Large datasets on the Hasura console
1. Track a large number of tables and relationships from console
2. Postgres catalog query optimizations
Problem:
- Catalog query was slow for large schemas
- It affected Console loading time
- Related issue:
const runSql = `
SELECT
COALESCE(Json_agg(Row_to_json(info)), '[]' :: json) AS tables
FROM (
SELECT
pgn.nspname as table_schema,
pgc.relname as table_name,
case
when pgc.relkind = 'r' then 'TABLE'
when pgc.relkind = 'f' then 'FOREIGN TABLE'
when pgc.relkind = 'v' then 'VIEW'
when pgc.relkind = 'm' then 'MATERIALIZED VIEW'
when pgc.relkind = 'p' then 'PARTITIONED TABLE'
end as table_type,
obj_description(pgc.oid) AS comment,
COALESCE(json_agg(DISTINCT row_to_json(isc) :: jsonb || jsonb_build_object('comment', col_description(pga.attrelid, pga.attnum))) filter (WHERE isc.column_name IS NOT NULL), '[]' :: json) AS columns,
COALESCE(json_agg(DISTINCT row_to_json(ist) :: jsonb || jsonb_build_object('comment', obj_description(pgt.oid))) filter (WHERE ist.trigger_name IS NOT NULL), '[]' :: json) AS triggers,
row_to_json(isv) AS view_info
FROM pg_class as pgc
INNER JOIN pg_namespace as pgn
ON pgc.relnamespace = pgn.oid
/* columns */
/* This is a simplified version of how information_schema.columns was
** implemented in postgres 9.5, but modified to support materialized
** views.

----------

Retype the entire Hasura console page word for word. The records are from a different source than the Hasura console page.

----------

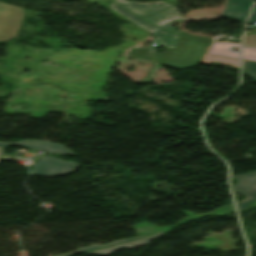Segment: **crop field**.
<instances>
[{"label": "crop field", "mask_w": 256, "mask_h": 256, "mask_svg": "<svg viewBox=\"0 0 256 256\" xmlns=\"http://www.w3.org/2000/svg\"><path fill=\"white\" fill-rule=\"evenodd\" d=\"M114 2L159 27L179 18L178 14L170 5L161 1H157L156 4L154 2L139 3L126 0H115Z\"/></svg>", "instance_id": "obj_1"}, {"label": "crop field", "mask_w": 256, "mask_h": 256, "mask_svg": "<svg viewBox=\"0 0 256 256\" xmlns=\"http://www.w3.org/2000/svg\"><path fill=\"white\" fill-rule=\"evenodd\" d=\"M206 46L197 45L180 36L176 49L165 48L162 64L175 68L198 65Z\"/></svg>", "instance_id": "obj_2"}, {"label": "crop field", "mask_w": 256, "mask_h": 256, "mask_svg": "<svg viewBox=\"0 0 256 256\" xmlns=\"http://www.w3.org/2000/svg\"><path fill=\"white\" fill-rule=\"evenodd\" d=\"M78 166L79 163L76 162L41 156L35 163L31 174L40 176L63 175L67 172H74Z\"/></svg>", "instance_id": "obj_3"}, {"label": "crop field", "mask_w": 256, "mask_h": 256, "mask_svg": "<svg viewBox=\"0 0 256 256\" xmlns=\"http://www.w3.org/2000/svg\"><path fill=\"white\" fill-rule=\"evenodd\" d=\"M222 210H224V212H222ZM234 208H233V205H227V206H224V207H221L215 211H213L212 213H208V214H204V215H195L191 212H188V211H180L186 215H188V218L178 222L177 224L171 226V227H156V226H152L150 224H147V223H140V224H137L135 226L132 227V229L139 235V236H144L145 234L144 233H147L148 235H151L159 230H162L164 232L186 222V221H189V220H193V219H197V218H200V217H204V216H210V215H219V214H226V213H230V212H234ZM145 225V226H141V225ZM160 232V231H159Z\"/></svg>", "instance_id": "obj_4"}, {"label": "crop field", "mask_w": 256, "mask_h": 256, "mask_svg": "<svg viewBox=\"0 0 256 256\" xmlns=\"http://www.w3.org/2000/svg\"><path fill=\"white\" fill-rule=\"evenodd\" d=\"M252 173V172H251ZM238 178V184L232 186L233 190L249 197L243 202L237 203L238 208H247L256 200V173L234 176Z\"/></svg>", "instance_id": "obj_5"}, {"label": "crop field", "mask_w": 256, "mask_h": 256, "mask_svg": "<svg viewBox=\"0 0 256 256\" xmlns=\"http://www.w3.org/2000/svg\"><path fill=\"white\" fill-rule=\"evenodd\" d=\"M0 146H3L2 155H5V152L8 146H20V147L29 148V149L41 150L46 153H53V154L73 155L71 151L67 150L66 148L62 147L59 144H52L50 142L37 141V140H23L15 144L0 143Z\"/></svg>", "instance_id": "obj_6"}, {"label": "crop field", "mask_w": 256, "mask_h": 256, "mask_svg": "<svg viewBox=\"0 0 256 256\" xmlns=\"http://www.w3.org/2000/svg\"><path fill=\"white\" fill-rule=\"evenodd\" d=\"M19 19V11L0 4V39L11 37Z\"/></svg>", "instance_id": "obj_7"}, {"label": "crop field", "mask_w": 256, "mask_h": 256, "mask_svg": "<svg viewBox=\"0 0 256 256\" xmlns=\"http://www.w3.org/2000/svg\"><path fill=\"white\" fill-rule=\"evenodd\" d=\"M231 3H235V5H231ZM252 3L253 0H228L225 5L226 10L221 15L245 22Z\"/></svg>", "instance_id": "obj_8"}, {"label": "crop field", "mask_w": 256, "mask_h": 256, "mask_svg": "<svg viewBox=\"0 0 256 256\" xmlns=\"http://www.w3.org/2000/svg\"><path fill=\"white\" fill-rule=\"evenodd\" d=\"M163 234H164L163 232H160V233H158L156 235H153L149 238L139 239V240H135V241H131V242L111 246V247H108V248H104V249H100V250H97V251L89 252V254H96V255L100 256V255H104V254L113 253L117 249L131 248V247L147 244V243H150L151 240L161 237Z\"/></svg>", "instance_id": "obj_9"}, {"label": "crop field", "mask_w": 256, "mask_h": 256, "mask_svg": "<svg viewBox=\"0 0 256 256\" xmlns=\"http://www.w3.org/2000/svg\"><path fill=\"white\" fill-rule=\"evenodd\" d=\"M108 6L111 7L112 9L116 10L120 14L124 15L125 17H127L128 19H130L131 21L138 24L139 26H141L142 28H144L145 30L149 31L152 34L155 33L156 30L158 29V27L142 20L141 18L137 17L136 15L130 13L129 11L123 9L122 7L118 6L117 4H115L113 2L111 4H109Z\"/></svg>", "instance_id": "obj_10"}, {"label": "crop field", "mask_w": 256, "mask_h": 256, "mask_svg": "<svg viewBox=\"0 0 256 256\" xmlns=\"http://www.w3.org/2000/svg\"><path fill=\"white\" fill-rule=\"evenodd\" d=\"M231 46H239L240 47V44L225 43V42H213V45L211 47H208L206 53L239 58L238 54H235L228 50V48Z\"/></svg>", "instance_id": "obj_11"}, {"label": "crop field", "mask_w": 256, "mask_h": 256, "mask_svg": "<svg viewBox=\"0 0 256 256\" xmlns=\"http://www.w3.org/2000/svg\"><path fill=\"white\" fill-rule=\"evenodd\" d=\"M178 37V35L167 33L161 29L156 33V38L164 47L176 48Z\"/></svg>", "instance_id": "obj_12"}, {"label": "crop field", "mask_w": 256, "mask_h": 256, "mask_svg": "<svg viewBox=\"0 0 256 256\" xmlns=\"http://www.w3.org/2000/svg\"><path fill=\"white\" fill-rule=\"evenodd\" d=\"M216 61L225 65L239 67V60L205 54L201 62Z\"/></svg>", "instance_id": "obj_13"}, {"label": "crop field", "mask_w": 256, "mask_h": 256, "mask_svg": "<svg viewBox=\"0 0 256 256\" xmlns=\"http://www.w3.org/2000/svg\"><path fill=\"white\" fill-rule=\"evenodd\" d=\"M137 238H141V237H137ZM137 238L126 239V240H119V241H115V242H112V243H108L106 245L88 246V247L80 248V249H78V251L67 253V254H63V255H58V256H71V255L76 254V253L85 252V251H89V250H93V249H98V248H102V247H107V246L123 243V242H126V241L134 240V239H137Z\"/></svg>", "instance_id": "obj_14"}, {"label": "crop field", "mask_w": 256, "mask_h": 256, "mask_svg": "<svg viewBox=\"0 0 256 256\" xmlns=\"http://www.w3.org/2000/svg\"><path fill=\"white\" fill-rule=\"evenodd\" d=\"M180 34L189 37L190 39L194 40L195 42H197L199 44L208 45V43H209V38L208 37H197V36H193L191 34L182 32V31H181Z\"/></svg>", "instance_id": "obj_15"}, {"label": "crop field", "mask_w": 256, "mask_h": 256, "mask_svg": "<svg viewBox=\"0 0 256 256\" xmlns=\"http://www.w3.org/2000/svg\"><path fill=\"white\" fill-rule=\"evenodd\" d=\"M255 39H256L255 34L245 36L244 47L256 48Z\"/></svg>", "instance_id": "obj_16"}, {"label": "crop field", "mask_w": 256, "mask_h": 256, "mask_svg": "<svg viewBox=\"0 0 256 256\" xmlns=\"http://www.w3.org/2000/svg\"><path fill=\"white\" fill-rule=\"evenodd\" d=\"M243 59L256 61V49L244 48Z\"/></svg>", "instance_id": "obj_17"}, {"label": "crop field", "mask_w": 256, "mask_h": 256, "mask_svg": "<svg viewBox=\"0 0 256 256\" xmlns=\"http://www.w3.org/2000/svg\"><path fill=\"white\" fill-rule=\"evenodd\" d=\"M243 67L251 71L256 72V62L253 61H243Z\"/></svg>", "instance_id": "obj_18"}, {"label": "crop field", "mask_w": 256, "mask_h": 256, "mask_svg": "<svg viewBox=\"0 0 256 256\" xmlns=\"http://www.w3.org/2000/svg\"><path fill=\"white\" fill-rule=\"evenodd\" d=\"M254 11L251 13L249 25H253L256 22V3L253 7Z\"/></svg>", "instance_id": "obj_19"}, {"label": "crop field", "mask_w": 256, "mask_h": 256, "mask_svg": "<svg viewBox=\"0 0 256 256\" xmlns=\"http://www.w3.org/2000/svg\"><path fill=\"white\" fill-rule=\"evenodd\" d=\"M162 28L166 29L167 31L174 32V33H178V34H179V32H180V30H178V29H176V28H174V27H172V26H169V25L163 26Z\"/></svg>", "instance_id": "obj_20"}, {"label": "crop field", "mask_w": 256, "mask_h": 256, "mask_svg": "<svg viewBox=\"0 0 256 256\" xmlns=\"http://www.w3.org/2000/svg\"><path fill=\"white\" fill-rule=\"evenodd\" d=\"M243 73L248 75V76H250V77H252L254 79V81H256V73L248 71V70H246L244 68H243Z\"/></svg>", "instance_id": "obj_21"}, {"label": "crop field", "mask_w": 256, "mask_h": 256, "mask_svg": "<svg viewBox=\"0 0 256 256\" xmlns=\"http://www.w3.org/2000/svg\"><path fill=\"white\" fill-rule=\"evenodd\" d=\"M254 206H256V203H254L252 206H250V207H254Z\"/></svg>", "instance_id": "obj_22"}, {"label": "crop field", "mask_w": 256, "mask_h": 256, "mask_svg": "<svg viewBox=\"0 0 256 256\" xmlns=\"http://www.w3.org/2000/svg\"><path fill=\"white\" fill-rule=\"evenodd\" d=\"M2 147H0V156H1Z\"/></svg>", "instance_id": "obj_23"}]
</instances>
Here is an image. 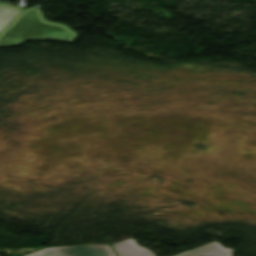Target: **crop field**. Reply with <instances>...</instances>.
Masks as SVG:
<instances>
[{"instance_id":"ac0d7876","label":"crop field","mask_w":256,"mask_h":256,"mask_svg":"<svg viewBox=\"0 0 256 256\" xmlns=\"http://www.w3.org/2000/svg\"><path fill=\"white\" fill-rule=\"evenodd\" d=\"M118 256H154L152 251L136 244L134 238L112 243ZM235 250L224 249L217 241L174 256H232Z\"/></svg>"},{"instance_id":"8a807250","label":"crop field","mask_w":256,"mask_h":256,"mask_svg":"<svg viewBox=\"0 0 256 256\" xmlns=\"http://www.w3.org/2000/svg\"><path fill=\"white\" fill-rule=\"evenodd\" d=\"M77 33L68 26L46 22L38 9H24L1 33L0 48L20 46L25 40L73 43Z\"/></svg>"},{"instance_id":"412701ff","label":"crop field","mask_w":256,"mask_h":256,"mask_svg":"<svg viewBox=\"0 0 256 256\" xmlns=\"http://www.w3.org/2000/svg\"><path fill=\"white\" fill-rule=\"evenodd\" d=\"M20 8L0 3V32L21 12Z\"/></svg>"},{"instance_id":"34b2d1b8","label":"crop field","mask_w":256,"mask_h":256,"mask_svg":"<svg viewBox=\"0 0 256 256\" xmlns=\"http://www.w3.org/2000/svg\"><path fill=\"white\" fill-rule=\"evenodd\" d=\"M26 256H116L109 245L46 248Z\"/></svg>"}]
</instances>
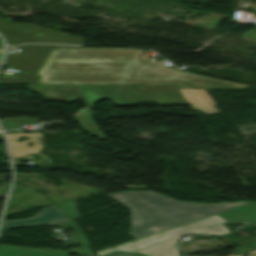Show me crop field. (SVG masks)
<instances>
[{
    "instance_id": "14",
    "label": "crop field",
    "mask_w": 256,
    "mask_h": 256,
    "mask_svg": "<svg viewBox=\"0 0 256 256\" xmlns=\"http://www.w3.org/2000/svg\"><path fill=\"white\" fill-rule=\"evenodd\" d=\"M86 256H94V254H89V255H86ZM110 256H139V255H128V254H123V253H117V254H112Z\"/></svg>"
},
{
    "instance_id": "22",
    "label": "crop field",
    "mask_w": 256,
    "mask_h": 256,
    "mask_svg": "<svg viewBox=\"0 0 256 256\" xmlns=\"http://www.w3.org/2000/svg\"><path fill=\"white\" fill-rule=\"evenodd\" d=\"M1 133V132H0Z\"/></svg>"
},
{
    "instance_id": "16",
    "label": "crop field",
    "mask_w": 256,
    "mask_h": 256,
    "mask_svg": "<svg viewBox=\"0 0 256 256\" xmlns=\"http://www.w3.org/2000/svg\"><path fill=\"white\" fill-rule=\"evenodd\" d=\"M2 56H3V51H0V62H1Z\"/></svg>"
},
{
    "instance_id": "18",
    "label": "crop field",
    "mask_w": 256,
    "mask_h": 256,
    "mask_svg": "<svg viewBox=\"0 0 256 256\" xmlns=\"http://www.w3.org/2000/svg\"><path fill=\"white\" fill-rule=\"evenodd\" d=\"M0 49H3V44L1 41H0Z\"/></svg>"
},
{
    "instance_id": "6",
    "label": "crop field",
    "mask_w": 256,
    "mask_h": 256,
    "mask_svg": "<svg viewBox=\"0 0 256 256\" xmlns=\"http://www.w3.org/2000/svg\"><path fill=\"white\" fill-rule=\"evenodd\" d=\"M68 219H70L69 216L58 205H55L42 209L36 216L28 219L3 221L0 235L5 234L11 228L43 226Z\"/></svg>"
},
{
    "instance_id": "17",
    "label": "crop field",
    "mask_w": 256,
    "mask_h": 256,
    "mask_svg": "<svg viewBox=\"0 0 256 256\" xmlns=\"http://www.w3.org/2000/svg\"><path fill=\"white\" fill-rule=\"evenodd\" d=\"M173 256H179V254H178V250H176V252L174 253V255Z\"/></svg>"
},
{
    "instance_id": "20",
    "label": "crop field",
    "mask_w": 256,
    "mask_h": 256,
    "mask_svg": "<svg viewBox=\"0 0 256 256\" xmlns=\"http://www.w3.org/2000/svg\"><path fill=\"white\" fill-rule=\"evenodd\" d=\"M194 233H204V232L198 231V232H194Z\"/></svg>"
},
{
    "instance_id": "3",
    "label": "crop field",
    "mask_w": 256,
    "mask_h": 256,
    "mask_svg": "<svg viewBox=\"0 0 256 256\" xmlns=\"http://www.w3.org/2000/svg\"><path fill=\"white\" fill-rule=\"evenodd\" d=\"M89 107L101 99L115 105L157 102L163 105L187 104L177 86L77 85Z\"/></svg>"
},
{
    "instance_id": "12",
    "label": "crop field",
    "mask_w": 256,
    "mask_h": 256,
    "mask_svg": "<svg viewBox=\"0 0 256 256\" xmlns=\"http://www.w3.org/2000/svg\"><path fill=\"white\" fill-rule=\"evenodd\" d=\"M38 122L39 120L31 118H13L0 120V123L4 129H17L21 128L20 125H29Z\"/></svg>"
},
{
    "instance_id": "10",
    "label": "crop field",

----------

### Final result
Large datasets on the Hasura console
1. Track a large number of tables and relationships from console
2. Postgres catalog query optimizations
Problem:
- Catalog query was slow for large schemas
- It affected Console loading time
- Related issue:
const runSql = `
SELECT
COALESCE(Json_agg(Row_to_json(info)), '[]' :: json) AS tables
FROM (
SELECT
pgn.nspname as table_schema,
pgc.relname as table_name,
case
when pgc.relkind = 'r' then 'TABLE'
when pgc.relkind = 'f' then 'FOREIGN TABLE'
when pgc.relkind = 'v' then 'VIEW'
when pgc.relkind = 'm' then 'MATERIALIZED VIEW'
when pgc.relkind = 'p' then 'PARTITIONED TABLE'
end as table_type,
obj_description(pgc.oid) AS comment,
COALESCE(json_agg(DISTINCT row_to_json(isc) :: jsonb || jsonb_build_object('comment', col_description(pga.attrelid, pga.attnum))) filter (WHERE isc.column_name IS NOT NULL), '[]' :: json) AS columns,
COALESCE(json_agg(DISTINCT row_to_json(ist) :: jsonb || jsonb_build_object('comment', obj_description(pgt.oid))) filter (WHERE ist.trigger_name IS NOT NULL), '[]' :: json) AS triggers,
row_to_json(isv) AS view_info
FROM pg_class as pgc
INNER JOIN pg_namespace as pgn
ON pgc.relnamespace = pgn.oid
/* columns */
/* This is a simplified version of how information_schema.columns was
** implemented in postgres 9.5, but modified to support materialized
** views.